PROMPT: Using the listing below, print exactly everything from the line with "incidents significatifs, les" down to the line with "6 sierpnia 2026 06:14", both included, and nothing more.

DATASET RECORDS:
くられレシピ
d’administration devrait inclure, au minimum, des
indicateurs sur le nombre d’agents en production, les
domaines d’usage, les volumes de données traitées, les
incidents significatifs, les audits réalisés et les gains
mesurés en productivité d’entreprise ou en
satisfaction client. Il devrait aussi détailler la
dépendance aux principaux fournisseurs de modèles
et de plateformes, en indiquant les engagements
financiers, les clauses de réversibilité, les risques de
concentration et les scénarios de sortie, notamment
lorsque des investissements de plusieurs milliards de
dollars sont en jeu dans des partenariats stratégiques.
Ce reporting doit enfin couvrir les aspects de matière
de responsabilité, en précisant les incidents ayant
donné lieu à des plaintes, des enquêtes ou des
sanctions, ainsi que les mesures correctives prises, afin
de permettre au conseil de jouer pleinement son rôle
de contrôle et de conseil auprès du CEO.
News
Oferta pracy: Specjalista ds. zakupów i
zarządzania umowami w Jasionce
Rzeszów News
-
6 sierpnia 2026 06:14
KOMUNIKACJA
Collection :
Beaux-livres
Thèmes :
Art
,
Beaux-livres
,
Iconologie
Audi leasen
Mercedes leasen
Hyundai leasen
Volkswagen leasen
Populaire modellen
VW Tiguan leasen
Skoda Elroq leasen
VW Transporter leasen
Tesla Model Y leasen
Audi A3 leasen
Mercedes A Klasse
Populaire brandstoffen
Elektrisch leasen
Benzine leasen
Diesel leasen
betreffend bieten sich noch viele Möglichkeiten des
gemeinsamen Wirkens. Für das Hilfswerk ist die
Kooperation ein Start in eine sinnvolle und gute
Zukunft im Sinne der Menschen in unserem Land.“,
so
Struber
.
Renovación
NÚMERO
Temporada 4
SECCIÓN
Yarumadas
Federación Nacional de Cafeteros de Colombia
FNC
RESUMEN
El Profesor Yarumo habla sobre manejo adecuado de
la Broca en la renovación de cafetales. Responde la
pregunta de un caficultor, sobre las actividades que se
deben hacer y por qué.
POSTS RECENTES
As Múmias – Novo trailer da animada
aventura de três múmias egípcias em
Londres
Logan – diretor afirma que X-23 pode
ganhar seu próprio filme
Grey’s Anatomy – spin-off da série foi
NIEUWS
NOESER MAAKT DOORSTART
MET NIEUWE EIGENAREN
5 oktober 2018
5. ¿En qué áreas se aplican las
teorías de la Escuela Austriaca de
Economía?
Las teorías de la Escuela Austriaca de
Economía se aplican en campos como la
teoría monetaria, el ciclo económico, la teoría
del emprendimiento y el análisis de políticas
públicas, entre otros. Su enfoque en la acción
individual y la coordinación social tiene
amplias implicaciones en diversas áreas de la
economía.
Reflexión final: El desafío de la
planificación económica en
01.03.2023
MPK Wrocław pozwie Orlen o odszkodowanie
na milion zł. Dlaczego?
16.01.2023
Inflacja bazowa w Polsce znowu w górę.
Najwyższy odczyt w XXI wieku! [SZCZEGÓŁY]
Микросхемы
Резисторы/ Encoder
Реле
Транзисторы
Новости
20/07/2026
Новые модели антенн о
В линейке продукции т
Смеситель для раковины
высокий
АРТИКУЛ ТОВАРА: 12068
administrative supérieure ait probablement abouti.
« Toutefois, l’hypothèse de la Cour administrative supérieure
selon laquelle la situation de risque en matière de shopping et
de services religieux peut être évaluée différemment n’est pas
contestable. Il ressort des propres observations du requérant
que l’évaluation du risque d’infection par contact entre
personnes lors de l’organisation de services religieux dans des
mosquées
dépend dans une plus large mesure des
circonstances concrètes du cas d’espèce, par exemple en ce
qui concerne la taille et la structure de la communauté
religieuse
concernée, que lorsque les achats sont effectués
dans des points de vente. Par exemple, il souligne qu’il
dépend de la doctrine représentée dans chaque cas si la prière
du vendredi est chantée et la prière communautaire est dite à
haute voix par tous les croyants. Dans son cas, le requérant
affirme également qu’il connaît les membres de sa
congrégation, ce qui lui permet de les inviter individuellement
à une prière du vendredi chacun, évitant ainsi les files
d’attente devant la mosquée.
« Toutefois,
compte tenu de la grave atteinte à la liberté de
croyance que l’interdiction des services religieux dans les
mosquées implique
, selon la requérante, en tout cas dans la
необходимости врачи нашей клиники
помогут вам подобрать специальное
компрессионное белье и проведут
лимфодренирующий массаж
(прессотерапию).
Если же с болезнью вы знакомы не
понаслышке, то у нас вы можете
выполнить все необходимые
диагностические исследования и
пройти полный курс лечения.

EXERCISE ANSWER:
incidents significatifs, les audits réalisés et les gains
mesurés en productivité d’entreprise ou en
satisfaction client. Il devrait aussi détailler la
dépendance aux principaux fournisseurs de modèles
et de plateformes, en indiquant les engagements
financiers, les clauses de réversibilité, les risques de
concentration et les scénarios de sortie, notamment
lorsque des investissements de plusieurs milliards de
dollars sont en jeu dans des partenariats stratégiques.
Ce reporting doit enfin couvrir les aspects de matière
de responsabilité, en précisant les incidents ayant
donné lieu à des plaintes, des enquêtes ou des
sanctions, ainsi que les mesures correctives prises, afin
de permettre au conseil de jouer pleinement son rôle
de contrôle et de conseil auprès du CEO.
News
Oferta pracy: Specjalista ds. zakupów i
zarządzania umowami w Jasionce
Rzeszów News
-
6 sierpnia 2026 06:14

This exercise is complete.